[SOURCE PASSAGE Boundary: Start]
Minutes after historic preservationist Donovan Rypkema finished his talk at last week’s smart growth conference in Louisville, Tyler Allen raised his hand. An affable 38-year-old who’s somewhat averse to direct confrontation, Allen retained a dead-eyed poker face for his ante in the Q&A, for his immediate situation last Tuesday afternoon was at once prickly and triumphantly serene.
Allen — purveyor, along with his friend J.C. Stites, of 8664, an idealistic alternative to the official plan to build two new bridges and expand Spaghetti Junction — was in a room full of professionals of varying degrees, all of whom concern themselves with transportation and urban planning issues. By virtue of their concept, Allen and Stites are polarizing figures among this crowd.
So Allen began by asking Rypkema, considered a national expert in his field, if he was aware that the Ohio River Bridges Project was directly responsible for the conference — it was a required part of the 2003 Record of Decision to go forward with the project. The speaker gave an affirmative nod. Allen riffed briefly on remarks Rypkema had just made about the importance of memory in economic development, growth and urban planning. He agreed with the speaker that memory is what gives things — roads, buildings, parks — both meaning and value.
[SOURCE PASSAGE Boundary: End]
[DATA Boundary: Start]
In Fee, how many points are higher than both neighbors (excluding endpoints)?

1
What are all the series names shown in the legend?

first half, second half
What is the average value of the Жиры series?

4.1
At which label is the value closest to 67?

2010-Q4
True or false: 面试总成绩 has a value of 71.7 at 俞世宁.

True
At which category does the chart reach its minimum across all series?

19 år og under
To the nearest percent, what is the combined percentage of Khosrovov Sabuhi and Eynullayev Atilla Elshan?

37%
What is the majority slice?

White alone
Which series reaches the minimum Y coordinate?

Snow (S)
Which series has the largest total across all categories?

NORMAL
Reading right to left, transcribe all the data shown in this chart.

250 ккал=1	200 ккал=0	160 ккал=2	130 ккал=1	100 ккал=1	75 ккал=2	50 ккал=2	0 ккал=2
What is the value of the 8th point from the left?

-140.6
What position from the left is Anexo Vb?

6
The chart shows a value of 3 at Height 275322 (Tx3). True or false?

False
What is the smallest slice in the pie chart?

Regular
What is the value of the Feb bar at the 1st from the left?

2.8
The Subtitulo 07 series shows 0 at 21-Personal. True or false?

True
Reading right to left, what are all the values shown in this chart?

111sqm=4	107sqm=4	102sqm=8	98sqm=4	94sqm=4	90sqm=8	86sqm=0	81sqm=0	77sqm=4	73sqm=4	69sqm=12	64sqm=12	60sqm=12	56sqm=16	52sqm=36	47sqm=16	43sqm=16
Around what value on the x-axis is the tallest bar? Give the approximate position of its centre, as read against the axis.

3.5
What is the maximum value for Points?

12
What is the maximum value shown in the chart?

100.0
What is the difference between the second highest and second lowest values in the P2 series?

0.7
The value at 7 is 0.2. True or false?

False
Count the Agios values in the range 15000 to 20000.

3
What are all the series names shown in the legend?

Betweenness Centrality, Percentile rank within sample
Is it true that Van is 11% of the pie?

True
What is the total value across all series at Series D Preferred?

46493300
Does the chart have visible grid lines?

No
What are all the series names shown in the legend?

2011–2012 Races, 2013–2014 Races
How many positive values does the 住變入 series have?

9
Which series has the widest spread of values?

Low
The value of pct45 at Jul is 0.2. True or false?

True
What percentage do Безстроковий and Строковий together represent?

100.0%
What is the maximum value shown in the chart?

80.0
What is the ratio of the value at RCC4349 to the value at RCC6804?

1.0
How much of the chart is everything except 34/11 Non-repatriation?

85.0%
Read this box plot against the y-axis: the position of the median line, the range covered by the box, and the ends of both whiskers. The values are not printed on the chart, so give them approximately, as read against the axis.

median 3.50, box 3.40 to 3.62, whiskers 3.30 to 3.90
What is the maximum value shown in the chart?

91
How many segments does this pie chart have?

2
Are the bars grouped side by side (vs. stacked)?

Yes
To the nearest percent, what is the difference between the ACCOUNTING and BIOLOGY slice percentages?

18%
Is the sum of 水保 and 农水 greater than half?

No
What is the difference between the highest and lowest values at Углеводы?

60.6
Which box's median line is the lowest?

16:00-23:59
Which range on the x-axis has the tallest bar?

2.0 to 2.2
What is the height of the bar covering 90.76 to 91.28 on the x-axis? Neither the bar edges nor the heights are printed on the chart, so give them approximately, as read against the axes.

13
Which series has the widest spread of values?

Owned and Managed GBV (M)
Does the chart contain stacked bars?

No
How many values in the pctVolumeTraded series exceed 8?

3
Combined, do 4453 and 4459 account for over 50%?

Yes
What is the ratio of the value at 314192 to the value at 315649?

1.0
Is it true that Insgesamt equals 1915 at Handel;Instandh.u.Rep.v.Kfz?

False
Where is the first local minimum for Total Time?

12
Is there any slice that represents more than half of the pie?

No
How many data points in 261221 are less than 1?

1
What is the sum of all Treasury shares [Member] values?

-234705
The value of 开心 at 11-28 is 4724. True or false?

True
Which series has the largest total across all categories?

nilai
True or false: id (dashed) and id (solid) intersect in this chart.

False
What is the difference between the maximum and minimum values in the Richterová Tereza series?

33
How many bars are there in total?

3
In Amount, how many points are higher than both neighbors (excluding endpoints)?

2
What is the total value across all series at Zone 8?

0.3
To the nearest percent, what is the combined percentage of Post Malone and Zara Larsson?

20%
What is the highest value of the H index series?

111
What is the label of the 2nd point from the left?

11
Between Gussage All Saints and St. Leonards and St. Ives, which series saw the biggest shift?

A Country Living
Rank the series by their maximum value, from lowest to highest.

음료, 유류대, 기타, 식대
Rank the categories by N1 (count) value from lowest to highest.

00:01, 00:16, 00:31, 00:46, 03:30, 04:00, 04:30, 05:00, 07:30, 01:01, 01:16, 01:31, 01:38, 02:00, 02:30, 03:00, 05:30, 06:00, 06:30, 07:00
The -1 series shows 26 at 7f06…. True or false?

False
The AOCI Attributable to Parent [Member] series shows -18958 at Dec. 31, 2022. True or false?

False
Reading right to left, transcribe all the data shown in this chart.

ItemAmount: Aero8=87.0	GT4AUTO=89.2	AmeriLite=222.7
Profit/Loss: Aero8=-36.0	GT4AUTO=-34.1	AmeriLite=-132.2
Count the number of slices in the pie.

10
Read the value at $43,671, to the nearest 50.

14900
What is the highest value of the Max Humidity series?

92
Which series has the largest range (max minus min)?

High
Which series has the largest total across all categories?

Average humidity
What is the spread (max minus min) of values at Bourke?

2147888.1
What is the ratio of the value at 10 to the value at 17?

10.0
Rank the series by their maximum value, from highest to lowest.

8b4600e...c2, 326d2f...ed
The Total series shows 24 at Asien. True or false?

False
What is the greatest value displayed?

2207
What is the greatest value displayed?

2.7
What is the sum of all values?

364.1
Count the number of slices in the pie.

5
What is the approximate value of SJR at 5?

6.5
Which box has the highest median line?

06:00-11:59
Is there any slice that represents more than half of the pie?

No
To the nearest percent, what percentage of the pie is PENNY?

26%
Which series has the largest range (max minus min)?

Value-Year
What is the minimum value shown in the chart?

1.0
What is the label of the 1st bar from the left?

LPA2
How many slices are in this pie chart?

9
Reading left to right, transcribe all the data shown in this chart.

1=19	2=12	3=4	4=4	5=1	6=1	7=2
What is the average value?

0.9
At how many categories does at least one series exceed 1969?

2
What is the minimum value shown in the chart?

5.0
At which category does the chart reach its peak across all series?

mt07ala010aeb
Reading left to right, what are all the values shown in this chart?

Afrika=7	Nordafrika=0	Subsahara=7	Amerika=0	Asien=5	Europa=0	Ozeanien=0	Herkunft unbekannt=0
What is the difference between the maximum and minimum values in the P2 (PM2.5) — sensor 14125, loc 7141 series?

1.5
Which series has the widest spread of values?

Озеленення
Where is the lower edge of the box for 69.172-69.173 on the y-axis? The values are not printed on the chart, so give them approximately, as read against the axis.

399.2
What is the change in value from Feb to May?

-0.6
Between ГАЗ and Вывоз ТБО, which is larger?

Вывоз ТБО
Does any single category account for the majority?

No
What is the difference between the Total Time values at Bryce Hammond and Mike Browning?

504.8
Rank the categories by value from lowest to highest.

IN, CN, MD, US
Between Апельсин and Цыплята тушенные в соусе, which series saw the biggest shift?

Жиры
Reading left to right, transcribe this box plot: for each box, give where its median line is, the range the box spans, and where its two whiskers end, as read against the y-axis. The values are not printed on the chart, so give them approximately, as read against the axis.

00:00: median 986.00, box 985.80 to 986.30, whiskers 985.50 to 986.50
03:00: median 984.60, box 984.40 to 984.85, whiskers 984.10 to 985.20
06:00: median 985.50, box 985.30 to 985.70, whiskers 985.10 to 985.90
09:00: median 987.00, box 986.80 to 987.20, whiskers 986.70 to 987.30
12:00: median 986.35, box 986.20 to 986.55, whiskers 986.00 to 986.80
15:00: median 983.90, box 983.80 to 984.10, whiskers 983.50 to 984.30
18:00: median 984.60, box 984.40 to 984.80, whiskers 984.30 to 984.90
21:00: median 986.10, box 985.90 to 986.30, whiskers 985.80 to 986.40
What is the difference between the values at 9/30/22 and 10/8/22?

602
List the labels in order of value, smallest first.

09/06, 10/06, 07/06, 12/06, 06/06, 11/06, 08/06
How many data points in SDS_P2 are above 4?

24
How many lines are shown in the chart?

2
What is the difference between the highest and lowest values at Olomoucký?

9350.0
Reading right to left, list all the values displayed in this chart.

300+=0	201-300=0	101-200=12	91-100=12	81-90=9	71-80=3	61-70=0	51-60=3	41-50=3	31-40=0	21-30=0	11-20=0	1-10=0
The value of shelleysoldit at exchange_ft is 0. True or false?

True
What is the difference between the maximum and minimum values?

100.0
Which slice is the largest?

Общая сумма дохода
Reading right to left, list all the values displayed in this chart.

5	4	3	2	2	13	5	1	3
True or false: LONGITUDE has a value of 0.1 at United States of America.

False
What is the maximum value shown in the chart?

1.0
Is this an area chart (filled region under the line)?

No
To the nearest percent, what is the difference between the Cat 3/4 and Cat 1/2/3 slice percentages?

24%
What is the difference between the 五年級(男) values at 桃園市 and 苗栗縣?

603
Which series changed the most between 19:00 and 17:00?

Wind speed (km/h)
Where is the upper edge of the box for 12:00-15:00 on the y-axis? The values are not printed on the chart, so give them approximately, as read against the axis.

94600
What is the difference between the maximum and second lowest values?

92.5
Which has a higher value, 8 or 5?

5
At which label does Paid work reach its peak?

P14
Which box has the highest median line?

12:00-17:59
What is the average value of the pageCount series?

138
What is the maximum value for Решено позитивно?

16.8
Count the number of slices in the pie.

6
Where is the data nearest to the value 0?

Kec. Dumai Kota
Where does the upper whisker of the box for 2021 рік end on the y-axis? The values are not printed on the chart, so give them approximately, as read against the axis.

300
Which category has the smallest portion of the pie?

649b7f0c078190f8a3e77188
[DATA Boundary: End]
Reproduce the passage from the article about the Louisville smart growth conference word for word, from "So Allen began" to "meaning and value.", inclusive.

So Allen began by asking Rypkema, considered a national expert in his field, if he was aware that the Ohio River Bridges Project was directly responsible for the conference — it was a required part of the 2003 Record of Decision to go forward with the project. The speaker gave an affirmative nod. Allen riffed briefly on remarks Rypkema had just made about the importance of memory in economic development, growth and urban planning. He agreed with the speaker that memory is what gives things — roads, buildings, parks — both meaning and value.